Commonly referred to as “the must-have muscle” often seen in celebrity movies such as Fight Club with Brad Pitt or Calvin Klein television adverts with Mark Walhberg; the inguinal crease often called the moneymaker has been a continual topic for discussion amongst fitness enthusiasts on the best forms of training to get that perfect love line.
Most men have customarily made the sad mistake of thinking of the inguinal crease as a group of muscles. Rather the inguinal crease sometimes known as the twin cords is actually two cords of ligaments originating from your hips hidden by a layer of subterraneous tissue of fat which can only be revealed by lowering your body fat to about 5 to 8 percent. Considering the fact that achieving an inguinal crease is mainly dependent of the percentage of body fat of the individual and not the result of training, it is quite easy to understand why a vast number of super -skinny men who have never before set foot in a local gym can be seen with such well defined creases and why so many gym-goers regardless of the hours of training creases remain hidden.
Nonetheless there are some men who are genetically blessed with a lower percentage of body fat, for others however, it requires an excessive amount of discipline in maintaining a strict diet and a consistent exercise routine to get themselves lean. Notably the best way to lower your overall percentage of body fat is first by incorporating a variation of cardiovascular and resistance training exercises into your daily workout while additionally including some level of interval training as well as maintaining a healthy and balanced strict calorie deficit diet to meet your energy requirements for effectively performing your workout.

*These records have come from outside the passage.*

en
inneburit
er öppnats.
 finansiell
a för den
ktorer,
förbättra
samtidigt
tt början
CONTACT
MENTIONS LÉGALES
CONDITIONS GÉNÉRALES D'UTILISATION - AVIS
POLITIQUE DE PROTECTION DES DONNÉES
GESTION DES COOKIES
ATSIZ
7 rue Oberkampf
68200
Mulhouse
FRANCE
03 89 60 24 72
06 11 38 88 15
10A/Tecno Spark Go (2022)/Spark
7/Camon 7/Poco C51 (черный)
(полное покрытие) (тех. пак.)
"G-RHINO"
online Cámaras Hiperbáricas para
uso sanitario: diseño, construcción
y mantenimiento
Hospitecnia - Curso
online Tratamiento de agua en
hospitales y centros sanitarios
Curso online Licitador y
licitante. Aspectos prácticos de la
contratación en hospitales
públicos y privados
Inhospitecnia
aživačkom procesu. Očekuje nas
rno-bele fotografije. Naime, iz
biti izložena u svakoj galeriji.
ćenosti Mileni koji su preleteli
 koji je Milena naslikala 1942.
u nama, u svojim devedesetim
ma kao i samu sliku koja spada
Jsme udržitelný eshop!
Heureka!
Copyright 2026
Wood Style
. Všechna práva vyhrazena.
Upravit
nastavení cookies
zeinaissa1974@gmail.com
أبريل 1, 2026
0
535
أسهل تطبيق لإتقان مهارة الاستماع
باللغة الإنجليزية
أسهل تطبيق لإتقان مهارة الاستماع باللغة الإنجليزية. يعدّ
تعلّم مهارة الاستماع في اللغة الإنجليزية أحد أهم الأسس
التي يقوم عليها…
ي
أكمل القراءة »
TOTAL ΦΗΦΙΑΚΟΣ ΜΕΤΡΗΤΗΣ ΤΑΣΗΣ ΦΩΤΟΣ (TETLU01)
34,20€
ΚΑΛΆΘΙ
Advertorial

Men who already have a lean physique should begin by including a number of abdominal exercises for tightening those abdominal muscles, however if you haven’t got to that stage yet don’t sweat it; by maintaining a strict calorie deficit diet along with the interval cardio and resistance training, you’ll be down to the required percentage of body fat in no time. If you’ve already been training to tighten your abdominal muscles and down to a six meal per day diet then you’re already on your way. If not, then its time to get started. Now all you need to do is to further lower your food portions by about 1/4 of the amount per serving while maintaining your normal exercise routine to increase the amount of calories consumed during training. This is what we refer to as a calorie deficit diet. Now, bear in mind that with a calorie deficit diet you will occasionally be subjected to the typical hunger cravings; this is quite normal. The solution to this is to simply increase the amount of fiber content such as brown rice, whole-grain bread or oatmeal per meal serving. What you are effectively doing here is keeping your energy levels up, your stomach full and your calorie count down with these slow-release carbohydrates.
Most professional trainers as a general principle when training celebrities and body builders to acquire their inguinal crease have included a usual weight lifting workout with three sets of at least 20 reps of the full-range-of- motion exercise known as the Swiss-ball crunch with a rest time of no more than 25 seconds in-between sets.
How to perform the progressive Swiss-ball crunch:
⁃ Begin the exercise by laying on the ball positioning yourself so that your head, neck and back are on top of the ball. Both feet should be shoulder-width apart, with your knees directly above your ankles, hands at the sides of your head.
⁃ Begin by pushing downwards through your heels curling your torso upwards as much as possible without engaging your hips. ⁃ Gradually lower your body back on the curve of the ball to complete a single rep.
⁃ As you progress through the exercise and it becomes easier you should hold a pair of dumbbells or medicine ball above your chest.